> _ASSIGNED TASK_
Within the material below, transcribe exactly the lines from the one holding "roll_deg: +1.2" through the one holding "f_number: 1.5", keeping both ends and skipping the rest.

##### EXTRACTED DATA #####

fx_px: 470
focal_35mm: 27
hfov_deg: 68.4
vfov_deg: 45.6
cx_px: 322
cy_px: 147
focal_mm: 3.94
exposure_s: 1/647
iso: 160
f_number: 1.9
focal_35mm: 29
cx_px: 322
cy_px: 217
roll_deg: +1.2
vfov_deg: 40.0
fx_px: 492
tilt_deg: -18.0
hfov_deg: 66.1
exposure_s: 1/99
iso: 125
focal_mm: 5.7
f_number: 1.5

#####
##### EXTRACTED DATA #####

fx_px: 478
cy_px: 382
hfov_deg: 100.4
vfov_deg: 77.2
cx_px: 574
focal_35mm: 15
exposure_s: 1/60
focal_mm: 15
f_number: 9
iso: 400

#####

> _FINAL ANSWER_
roll_deg: +1.2
vfov_deg: 40.0
fx_px: 492
tilt_deg: -18.0
hfov_deg: 66.1
exposure_s: 1/99
iso: 125
focal_mm: 5.7
f_number: 1.5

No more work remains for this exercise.